Mit Memes in den Mainstream
Von Marc BebenrothDie Schwedendemokraten schafften es, als von Neonazis gegründete Rechtsaußenpartei zur mittlerweile zweitgrößten politischen Kraft des NATO- und EU-Staats aufzusteigen. Dazu beigetragen haben ein Wandel an der Führungsspitze, eine andere politische Rhetorik und Social-Media-Plattformen. Das zumindest wird in einem am Freitag auf dem Portal sciencenorway.no veröffentlichter Beitrag von Anna E. Hasselström, Doktorandin für Kommunikationswissenschaft am Osloer Kristiania University College, festgestellt. Ihr zufolge habe die extrem rechte Partei mit dem Amtsantritt ihres Parteivorsitzenden Jimmie Åkesson im Jahr 2005 ihre offizielle Außenkommunikation so verändert, dass die Schwedendemokraten damit eher an vom Mainstream akzeptierte Vorstellungen andocken konnten.
Mittels »neutraler Botschaften« habe man die eigenen extrem rechten Ansichten verdeckt verbreiten können. So seien »offen rassistische und antisemitische« Begriffe durch Chiffren wie »Globalisierung« oder »Masseneinwanderung« ersetzt worden. Sogenannte Influencer hätten diese strategisch neutrale Sprache übernommen. Parallel zu so bereinigten Propaganda sei vor allem im Internet eine extrem rechte Form der Satire verbreitet worden. Als Humor getarnte Äußerungen seien ein wirksames Werkzeug geworden, um vor allem mit sogenannten Memes »politische Korrektheit«, gesellschaftliche Eliten, nichtweiße Menschen sowie Liberale beim Publikum verächtlich zu machen.
Inspiriert worden sei jene Propaganda von unten durch Imageboards wie 4chan oder 8chan/8kun – als Abgrund von Menschenverachtung und faschistischer Radikalisierung berüchtigte Plattformen – sowie durch faschistische Bewegungen aus den Vereinigten Staaten oder der Bundesrepublik, die der Vorstellung von der »Überlegenheit der weißen Rasse« (White Supremacy) anhängen. Auch die Neonaziorganisation Nordic Resistance Movement (NRM) habe sich dieser Form der Onlinepropaganda bedient, schrieb die Osloer Kommunikationswissenschaftlerin. Die NRM habe ihre bis dahin unverhüllte Nazirhetorik abgelegt und statt dessen »eine ironische Ebene eingeführt, die rechtsextremes Gedankengut attraktiver, legitimer und für ein breiteres Publikum akzeptabel macht«.
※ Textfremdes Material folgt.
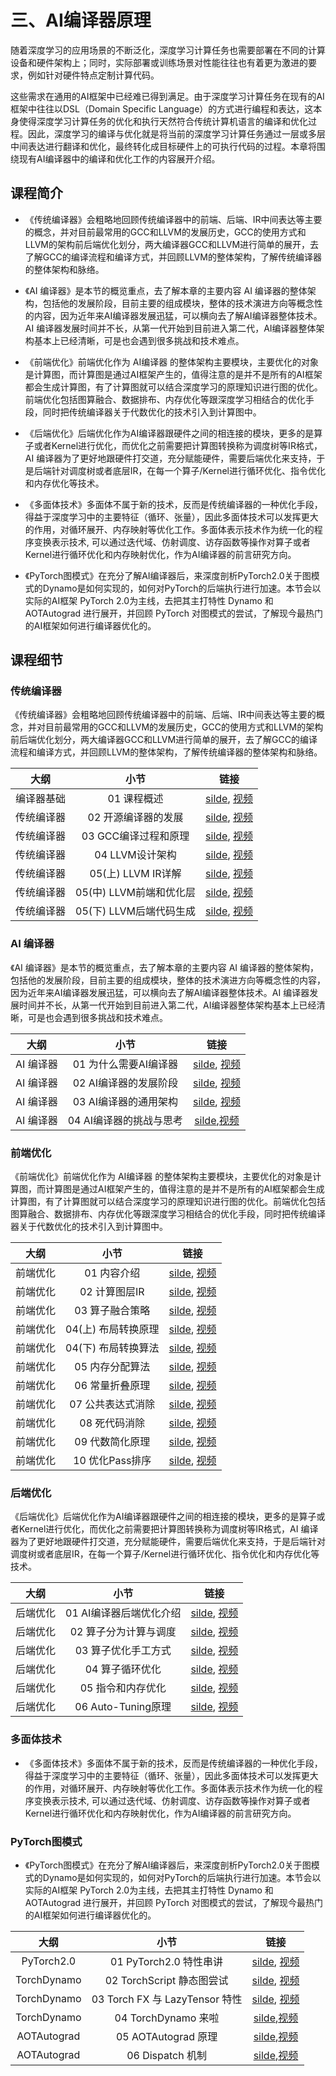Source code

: <!--Copyright © ZOMI 适用于[License](https://github.com/chenzomi12/DeepLearningSystem)版权许可-->

# 三、AI编译器原理

随着深度学习的应用场景的不断泛化，深度学习计算任务也需要部署在不同的计算设备和硬件架构上；同时，实际部署或训练场景对性能往往也有着更为激进的要求，例如针对硬件特点定制计算代码。

这些需求在通用的AI框架中已经难已得到满足。由于深度学习计算任务在现有的AI框架中往往以DSL（Domain Specific Language）的方式进行编程和表达，这本身使得深度学习计算任务的优化和执行天然符合传统计算机语言的编译和优化过程。因此，深度学习的编译与优化就是将当前的深度学习计算任务通过一层或多层中间表达进行翻译和优化，最终转化成目标硬件上的可执行代码的过程。本章将围绕现有AI编译器中的编译和优化工作的内容展开介绍。

## 课程简介

- 《传统编译器》会粗略地回顾传统编译器中的前端、后端、IR中间表达等主要的概念，并对目前最常用的GCC和LLVM的发展历史，GCC的使用方式和LLVM的架构前后端优化划分，两大编译器GCC和LLVM进行简单的展开，去了解GCC的编译流程和编译方式，并回顾LLVM的整体架构，了解传统编译器的整体架构和脉络。

- 《AI 编译器》是本节的概览重点，去了解本章的主要内容 AI 编译器的整体架构，包括他的发展阶段，目前主要的组成模块，整体的技术演进方向等概念性的内容，因为近年来AI编译器发展迅猛，可以横向去了解AI编译器整体技术。AI 编译器发展时间并不长，从第一代开始到目前进入第二代，AI编译器整体架构基本上已经清晰，可是也会遇到很多挑战和技术难点。 

- 《前端优化》前端优化作为 AI编译器 的整体架构主要模块，主要优化的对象是计算图，而计算图是通过AI框架产生的，值得注意的是并不是所有的AI框架都会生成计算图，有了计算图就可以结合深度学习的原理知识进行图的优化。前端优化包括图算融合、数据排布、内存优化等跟深度学习相结合的优化手段，同时把传统编译器关于代数优化的技术引入到计算图中。

- 《后端优化》后端优化作为AI编译器跟硬件之间的相连接的模块，更多的是算子或者Kernel进行优化，而优化之前需要把计算图转换称为调度树等IR格式，AI 编译器为了更好地跟硬件打交道，充分赋能硬件，需要后端优化来支持，于是后端针对调度树或者底层IR，在每一个算子/Kernel进行循环优化、指令优化和内存优化等技术。

- 《多面体技术》多面体不属于新的技术，反而是传统编译器的一种优化手段，得益于深度学习中的主要特征（循环、张量），因此多面体技术可以发挥更大的作用，对循环展开、内存映射等优化工作。多面体表示技术作为统一化的程序变换表示技术, 可以通过迭代域、仿射调度、访存函数等操作对算子或者Kernel进行循环优化和内存映射优化，作为AI编译器的前言研究方向。

- 《PyTorch图模式》在充分了解AI编译器后，来深度剖析PyTorch2.0关于图模式的Dynamo是如何实现的，如何对PyTorch的后端执行进行加速。本节会以实际的AI框架 PyTorch 2.0为主线，去把其主打特性 Dynamo 和 AOTAutograd 进行展开，并回顾 PyTorch 对图模式的尝试，了解现今最热门的AI框架如何进行编译器优化的。

## 课程细节

### 传统编译器

《传统编译器》会粗略地回顾传统编译器中的前端、后端、IR中间表达等主要的概念，并对目前最常用的GCC和LLVM的发展历史，GCC的使用方式和LLVM的架构前后端优化划分，两大编译器GCC和LLVM进行简单的展开，去了解GCC的编译流程和编译方式，并回顾LLVM的整体架构，了解传统编译器的整体架构和脉络。

| 大纲 | 小节 | 链接|
|:--:|:--:|:--:|
| 编译器基础 | 01 课程概述| [silde](./01_Tradition/01.introduction.pdf), [视频](https://www.bilibili.com/video/BV1D84y1y73v/)|
| 传统编译器 | 02 开源编译器的发展| [silde](./01_Tradition/02.history.pdf), [视频](https://www.bilibili.com/video/BV1sM411C7Vr/) |
| 传统编译器 | 03 GCC编译过程和原理| [silde](./01_Tradition/03.gcc.pdf), [视频](https://www.bilibili.com/video/BV1LR4y1f7et/) |
| 传统编译器 | 04 LLVM设计架构| [silde](./01_Tradition/04.llvm.pdf), [视频](https://www.bilibili.com/video/BV1CG4y1V7Dn/)|
| 传统编译器 | 05(上) LLVM IR详解| [silde](./01_Tradition/05.llvm_detail01.pdf), [视频](https://www.bilibili.com/video/BV1LR4y1f7et/) |
| 传统编译器 | 05(中) LLVM前端和优化层 | [silde](./01_Tradition/06.llvm_detail02.pdf), [视频](https://www.bilibili.com/video/BV1vd4y1t7vS)|
| 传统编译器 | 05(下) LLVM后端代码生成 | [silde](./01_Tradition/07.llvm_detail03.pdf), [视频](https://www.bilibili.com/video/BV1cd4y1b7ho)|

### AI 编译器

《AI 编译器》是本节的概览重点，去了解本章的主要内容 AI 编译器的整体架构，包括他的发展阶段，目前主要的组成模块，整体的技术演进方向等概念性的内容，因为近年来AI编译器发展迅猛，可以横向去了解AI编译器整体技术。AI 编译器发展时间并不长，从第一代开始到目前进入第二代，AI编译器整体架构基本上已经清晰，可是也会遇到很多挑战和技术难点。 

| 大纲 | 小节 | 链接|
|:--:|:--:|:--:|
| AI 编译器 | 01 为什么需要AI编译器| [silde](./02_AICompiler/01.appear.pdf), [视频](https://www.bilibili.com/video/BV1pM41167KP)|
| AI 编译器 | 02 AI编译器的发展阶段| [silde](./02_AICompiler/02.stage.pdf), [视频](https://www.bilibili.com/video/BV1QK411R7iy/)|
| AI 编译器 | 03 AI编译器的通用架构| [silde](./02_AICompiler/03.architecture.pdf), [视频](https://www.bilibili.com/video/BV1qD4y1Y73e/) |
| AI 编译器 | 04 AI编译器的挑战与思考 | [silde](./02_AICompiler/04.future.pdf),[视频](https://www.bilibili.com/video/BV1Hv4y1R7uc/)|

### 前端优化

《前端优化》前端优化作为 AI编译器 的整体架构主要模块，主要优化的对象是计算图，而计算图是通过AI框架产生的，值得注意的是并不是所有的AI框架都会生成计算图，有了计算图就可以结合深度学习的原理知识进行图的优化。前端优化包括图算融合、数据排布、内存优化等跟深度学习相结合的优化手段，同时把传统编译器关于代数优化的技术引入到计算图中。

| 大纲 | 小节 | 链接|
|:--:|:--:|:--:|
| 前端优化 | 01 内容介绍| [silde](./03_Frontend/01.introduction.pdf), [视频](https://www.bilibili.com/video/BV1ne411w7n2/) |
| 前端优化 | 02 计算图层IR| [silde](./03_Frontend/02.graph_ir.pdf), [视频](https://www.bilibili.com/video/BV1kV4y1w72W/) |
| 前端优化 | 03 算子融合策略| [silde](./03_Frontend/03.op_fusion.pdf), [视频](https://www.bilibili.com/video/BV1P24y1D7RV/)|
| 前端优化 | 04(上) 布局转换原理 | [silde](./03_Frontend/04.layout_trans01.pdf), [视频](https://www.bilibili.com/video/BV1xK411z7Uw/) |
| 前端优化 | 04(下) 布局转换算法 | [silde](./03_Frontend/04.layout_trans02.pdf), [视频](https://www.bilibili.com/video/BV1gd4y1Y7dc/) |
| 前端优化 | 05 内存分配算法| [silde](./03_Frontend/05.memory.pdf), [视频]() |
| 前端优化 | 06 常量折叠原理| [silde](./03_Frontend/06.constant_fold.pdf), [视频](https://www.bilibili.com/video/BV1P8411W7dY/)|
| 前端优化 | 07 公共表达式消除 | [silde](./03_Frontend/07.cse.pdf), [视频](https://www.bilibili.com/video/BV1rv4y1Q7tp/)|
| 前端优化 | 08 死代码消除 | [silde](./03_Frontend/08.dce.pdf), [视频](https://www.bilibili.com/video/BV1hD4y1h7nh/)|
| 前端优化 | 09 代数简化原理| [silde](./03_Frontend/09.algebraic.pdf), [视频](https://www.bilibili.com/video/BV1g24y1Q7qC/)|
| 前端优化 | 10 优化Pass排序| [silde](./03_Frontend/10.summary.pdf), [视频](https://www.bilibili.com/video/BV1L14y1P7ku/)|

### 后端优化

《后端优化》后端优化作为AI编译器跟硬件之间的相连接的模块，更多的是算子或者Kernel进行优化，而优化之前需要把计算图转换称为调度树等IR格式，AI 编译器为了更好地跟硬件打交道，充分赋能硬件，需要后端优化来支持，于是后端针对调度树或者底层IR，在每一个算子/Kernel进行循环优化、指令优化和内存优化等技术。

| 大纲 | 小节 | 链接|
|:--:|:--:|:--:|
| 后端优化 | 01 AI编译器后端优化介绍 | [silde](./04_Backend/01.introduction.pdf), [视频](https://www.bilibili.com/video/BV17D4y177bP/) |
| 后端优化 | 02 算子分为计算与调度 | [silde](./04_Backend/02.ops_compute.pdf), [视频](https://www.bilibili.com/video/BV1K84y1x7Be/)|
| 后端优化 | 03 算子优化手工方式| [silde](./04_Backend/03.optimization.pdf), [视频](https://www.bilibili.com/video/BV1ZA411X7WZ/) |
| 后端优化 | 04 算子循环优化| [silde](./04_Backend/04.loop_opt.pdf), [视频](https://www.bilibili.com/video/BV17D4y177bP/) |
| 后端优化 | 05 指令和内存优化 | [silde](./04_Backend/05.other_opt.pdf), [视频](https://www.bilibili.com/video/BV11d4y1a7J6/)|
| 后端优化 | 06 Auto-Tuning原理 | [silde](./04_Backend/06.auto_tuning.pdf), [视频](https://www.bilibili.com/video/BV1uA411D7JF/)|

### 多面体技术

- 《多面体技术》多面体不属于新的技术，反而是传统编译器的一种优化手段，得益于深度学习中的主要特征（循环、张量），因此多面体技术可以发挥更大的作用，对循环展开、内存映射等优化工作。多面体表示技术作为统一化的程序变换表示技术, 可以通过迭代域、仿射调度、访存函数等操作对算子或者Kernel进行循环优化和内存映射优化，作为AI编译器的前言研究方向。

### PyTorch图模式

- 《PyTorch图模式》在充分了解AI编译器后，来深度剖析PyTorch2.0关于图模式的Dynamo是如何实现的，如何对PyTorch的后端执行进行加速。本节会以实际的AI框架 PyTorch 2.0为主线，去把其主打特性 Dynamo 和 AOTAutograd 进行展开，并回顾 PyTorch 对图模式的尝试，了解现今最热门的AI框架如何进行编译器优化的。

| 大纲 | 小节 | 链接|
|:--:|:--:|:--:|
| PyTorch2.0| 01 PyTorch2.0 特性串讲| [silde](./06_PyTorch/01.introduction.pdf), [视频](https://www.bilibili.com/video/BV1p84y1675B/) |
| TorchDynamo | 02 TorchScript 静态图尝试| [silde](./06_PyTorch/02.torchscript.pdf), [视频](https://www.bilibili.com/video/BV1JV4y1P7gB/)|
| TorchDynamo | 03 Torch FX 与 LazyTensor 特性 | [silde](./06_PyTorch/03.torchfx_lazy.pdf), [视频](https://www.bilibili.com/video/BV1944y1m7fU/) |
| TorchDynamo | 04 TorchDynamo 来啦 | [silde](./06_PyTorch/04.torchdynamo.pdf),[视频](https://www.bilibili.com/video/BV1Hv4y1R7uc/) |
| AOTAutograd | 05 AOTAutograd 原理 | [silde](./06_PyTorch/05.aotatuograd.pdf),[视频](https://www.bilibili.com/video/BV1Me4y1V7Ke/) |
| AOTAutograd | 06 Dispatch 机制| [silde](./06_PyTorch/06.dispatch.pdf),[视频](https://www.bilibili.com/video/BV1L3411d7SM/)|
Innerhalb von Gruppen sei eine Funktion dieser Form der Kommunikation, mit rassistischen »Witzen« die als »Fremde« markierten Personen oder Gruppen einerseits zu verhöhnen und andererseits eine Ordnung zu etablieren, die ein Machtungleichgewicht schaffe zwischen denen, »die den Witz machen, und denen, die ausgelacht werden«. Aufgrund der von oben gewählten »neutralen« Sprache sowie der pseudoironischen von unten könne gegenüber Dritten stets behauptet werden, bei rassistischer Agitation habe es sich »nur um einen Witz« gehandelt. »Dies wird zu einem rhetorischen Mittel, das den einzelnen durch Ablenkung vor einer kritischen Überprüfung schützt und gleichzeitig die Solidarität innerhalb der In-Group stärkt«, erklärte die Autorin.
Deren kurzer Abriss trifft allerdings keine Aussage zur Zusammensetzung jenes »breiteren Publikums«. Dabei besteht ein Drittel der Wählerschaft der Schwedendemokraten heutzutage aus Arbeitern, ein weiteres Drittel aus Kleinbürgern. Die Arbeiterklasse Schwedens ist Studien zufolge inzwischen kulturell sozial-konservativ eingestellt und hängt sozio-ökonomisch rechten Positionen an, wie Anders Carlsson, Mitglied des Zentralkomitees der Kommunistischen Partei Schwedens, im Mai dieses Jahres in dieser Zeitung berichtete.